Hunters and anglers are WDFW’s key constituency, providing roughly one-third of its budget through license fees and federal kickbacks from Pittman-Robertson and Dingell-Johnson Acts’ excise taxes on sporting equipment.

And we are also among the electricity rate and sales tax payers who along with state residents help pay the rest of the agency’s bills through local utility contracts to operate hydropower mitigation hatcheries, etc., and the state General Fund.

So it’s an expectation that members of the governor-appointed board are like us. That so relatively few are — at least by 2017 license purchases — will raise eyebrows and elicit concern about representation.

How can they know what’s going on on Chinook streams and in the mule deer mountains, in the duck marshes and on the trout lakes if they’re not out there at some point? And how can they relate to our pain at the pump, per se?

At the same time,  not all of us who identify as hunters and anglers get licenses every year either, what is known in the industry as churn.

There are others out there in the state with a stake in fish, wildlife and wildland management too.

And this is not to say that commissioners who may not fish or hunt aren’t looking out for our interests, in one way or another. Earlier this year Thorburn was one of two members wondering loudly if, with Northeast Washington packed with wolves, there wasn’t a way to tweak the statewide management plan to alleviate pressure. The other was Kehne, and ultimately all except Baker signed on to a bid asking agency staffers to look into it. Even if Holzmiller doesn’t fish or hunt, he’s still tuned in to us, as his comments during commission meetings indicate.

The Revised Codes of Washington require that commissioners only be registered voters and be separated geographically from one another. The Washington Administrative Codes say, “In making these appointments, the governor is required to seek to maintain a balance reflecting all aspects of fish and wildlife.
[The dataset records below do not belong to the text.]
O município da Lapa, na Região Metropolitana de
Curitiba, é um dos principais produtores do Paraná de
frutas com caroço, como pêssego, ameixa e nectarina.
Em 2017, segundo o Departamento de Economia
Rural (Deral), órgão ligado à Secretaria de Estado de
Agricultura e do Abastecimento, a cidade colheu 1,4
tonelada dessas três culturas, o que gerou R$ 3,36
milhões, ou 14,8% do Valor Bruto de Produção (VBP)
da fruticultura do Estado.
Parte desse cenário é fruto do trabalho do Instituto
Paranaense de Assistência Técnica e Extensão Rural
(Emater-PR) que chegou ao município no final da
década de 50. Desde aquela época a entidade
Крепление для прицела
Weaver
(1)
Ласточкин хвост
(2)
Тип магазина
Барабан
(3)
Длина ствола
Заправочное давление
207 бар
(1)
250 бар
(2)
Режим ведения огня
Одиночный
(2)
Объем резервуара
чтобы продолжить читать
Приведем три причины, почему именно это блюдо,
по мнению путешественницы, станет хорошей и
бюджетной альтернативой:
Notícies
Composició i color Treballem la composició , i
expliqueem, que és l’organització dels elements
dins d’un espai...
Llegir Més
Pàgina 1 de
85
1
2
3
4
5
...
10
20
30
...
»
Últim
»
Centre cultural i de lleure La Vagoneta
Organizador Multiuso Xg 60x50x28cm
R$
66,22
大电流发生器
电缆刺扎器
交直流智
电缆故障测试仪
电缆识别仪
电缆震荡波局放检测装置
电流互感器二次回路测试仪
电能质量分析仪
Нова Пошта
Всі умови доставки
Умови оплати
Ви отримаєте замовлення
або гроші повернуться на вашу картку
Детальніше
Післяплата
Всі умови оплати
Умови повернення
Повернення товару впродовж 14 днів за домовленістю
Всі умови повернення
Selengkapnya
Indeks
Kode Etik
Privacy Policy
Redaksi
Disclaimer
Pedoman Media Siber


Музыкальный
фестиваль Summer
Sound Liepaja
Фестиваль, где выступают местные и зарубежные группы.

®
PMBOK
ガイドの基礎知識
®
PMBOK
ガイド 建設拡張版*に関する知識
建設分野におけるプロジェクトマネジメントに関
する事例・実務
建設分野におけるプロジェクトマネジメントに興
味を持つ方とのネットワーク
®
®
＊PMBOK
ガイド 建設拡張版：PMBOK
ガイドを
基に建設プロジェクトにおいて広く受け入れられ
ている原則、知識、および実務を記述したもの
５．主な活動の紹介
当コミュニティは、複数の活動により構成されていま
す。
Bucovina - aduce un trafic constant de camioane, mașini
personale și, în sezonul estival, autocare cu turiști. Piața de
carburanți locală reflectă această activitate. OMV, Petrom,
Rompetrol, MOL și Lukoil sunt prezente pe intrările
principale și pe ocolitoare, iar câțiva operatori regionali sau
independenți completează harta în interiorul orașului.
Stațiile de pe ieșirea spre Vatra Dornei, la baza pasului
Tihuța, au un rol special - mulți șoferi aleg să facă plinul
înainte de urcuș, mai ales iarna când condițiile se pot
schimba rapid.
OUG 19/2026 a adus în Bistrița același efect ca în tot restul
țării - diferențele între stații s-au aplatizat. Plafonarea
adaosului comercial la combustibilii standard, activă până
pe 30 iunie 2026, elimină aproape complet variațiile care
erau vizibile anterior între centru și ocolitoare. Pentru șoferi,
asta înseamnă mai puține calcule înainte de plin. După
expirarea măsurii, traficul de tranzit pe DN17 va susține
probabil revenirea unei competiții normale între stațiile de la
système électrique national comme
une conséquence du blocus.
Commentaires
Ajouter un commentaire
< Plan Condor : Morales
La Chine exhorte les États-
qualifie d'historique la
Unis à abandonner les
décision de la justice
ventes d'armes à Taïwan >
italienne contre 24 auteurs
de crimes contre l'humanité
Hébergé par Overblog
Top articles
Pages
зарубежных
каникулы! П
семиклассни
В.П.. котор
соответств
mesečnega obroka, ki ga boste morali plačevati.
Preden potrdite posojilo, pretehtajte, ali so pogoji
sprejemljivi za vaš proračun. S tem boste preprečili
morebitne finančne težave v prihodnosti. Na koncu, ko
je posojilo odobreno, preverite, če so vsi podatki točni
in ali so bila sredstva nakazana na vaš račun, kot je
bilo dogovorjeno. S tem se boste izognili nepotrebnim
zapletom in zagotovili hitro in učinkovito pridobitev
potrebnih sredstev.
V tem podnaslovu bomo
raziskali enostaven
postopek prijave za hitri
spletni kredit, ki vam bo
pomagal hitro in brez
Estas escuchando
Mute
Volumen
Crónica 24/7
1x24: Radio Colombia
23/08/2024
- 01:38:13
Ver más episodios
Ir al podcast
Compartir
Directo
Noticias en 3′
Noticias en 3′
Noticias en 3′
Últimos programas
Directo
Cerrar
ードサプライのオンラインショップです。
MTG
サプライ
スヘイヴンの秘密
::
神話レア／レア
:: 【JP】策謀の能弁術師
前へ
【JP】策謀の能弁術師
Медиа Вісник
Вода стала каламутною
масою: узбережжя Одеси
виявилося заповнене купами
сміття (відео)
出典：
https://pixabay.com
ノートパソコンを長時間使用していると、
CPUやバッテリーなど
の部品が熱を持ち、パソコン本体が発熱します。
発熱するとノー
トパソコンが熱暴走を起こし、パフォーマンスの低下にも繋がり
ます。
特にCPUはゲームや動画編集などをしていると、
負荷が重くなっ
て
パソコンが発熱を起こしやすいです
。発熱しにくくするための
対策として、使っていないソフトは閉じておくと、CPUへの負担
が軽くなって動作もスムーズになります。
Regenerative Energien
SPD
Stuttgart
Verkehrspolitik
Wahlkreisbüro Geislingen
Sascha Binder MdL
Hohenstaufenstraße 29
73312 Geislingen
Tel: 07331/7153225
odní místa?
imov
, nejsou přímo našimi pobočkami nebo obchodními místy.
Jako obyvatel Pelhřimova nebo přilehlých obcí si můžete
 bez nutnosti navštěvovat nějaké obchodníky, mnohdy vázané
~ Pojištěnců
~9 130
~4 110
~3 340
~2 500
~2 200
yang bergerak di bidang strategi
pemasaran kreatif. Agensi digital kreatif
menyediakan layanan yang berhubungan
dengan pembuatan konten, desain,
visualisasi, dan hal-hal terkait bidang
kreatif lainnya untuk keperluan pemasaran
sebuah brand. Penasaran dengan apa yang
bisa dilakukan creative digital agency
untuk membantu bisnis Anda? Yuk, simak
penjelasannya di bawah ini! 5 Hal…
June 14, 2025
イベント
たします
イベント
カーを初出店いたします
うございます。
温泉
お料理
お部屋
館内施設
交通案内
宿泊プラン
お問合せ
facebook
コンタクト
Commission members are appointed because they have general knowledge of the habit and distribution of fish and wildlife and are often recommended by interest groups, such as sport fishers, commercial fishers, hunters, private landowners, and environmentalists.”

Kruse’s story comes at a time when WDFW is actually looking for more general public support for its missions, as our interview  with new director Kelly Susewind last month and the agency’s budget proposal for the next biennium make clear.

Where WDFW leaned entirely on sportsmen to pay the freight with its 2016-17 Wild Futures Initiative, which failed badly due to lack of support from sporting groups, the latest ask from the agency puts two-thirds of the onus for new funding on the state General Fund.

That’s a sharp course reversal since the Great Recession put the burden on user fees, but also a recognition of increasing legislative requirements and, as Kruse notes, declining hunter and angler numbers — and dollars — as we age out and opportunities slump due to habitat and other issues.

Hat tip to John for digging up the information.  It’s not like other members are making anti-sportsman decisions, but it will be interesting to see who is appointed to the commission to fill the empty seat. Even as I recognize that WDFW needs broader support, I’d feel more comfortable knowing it was someone like us.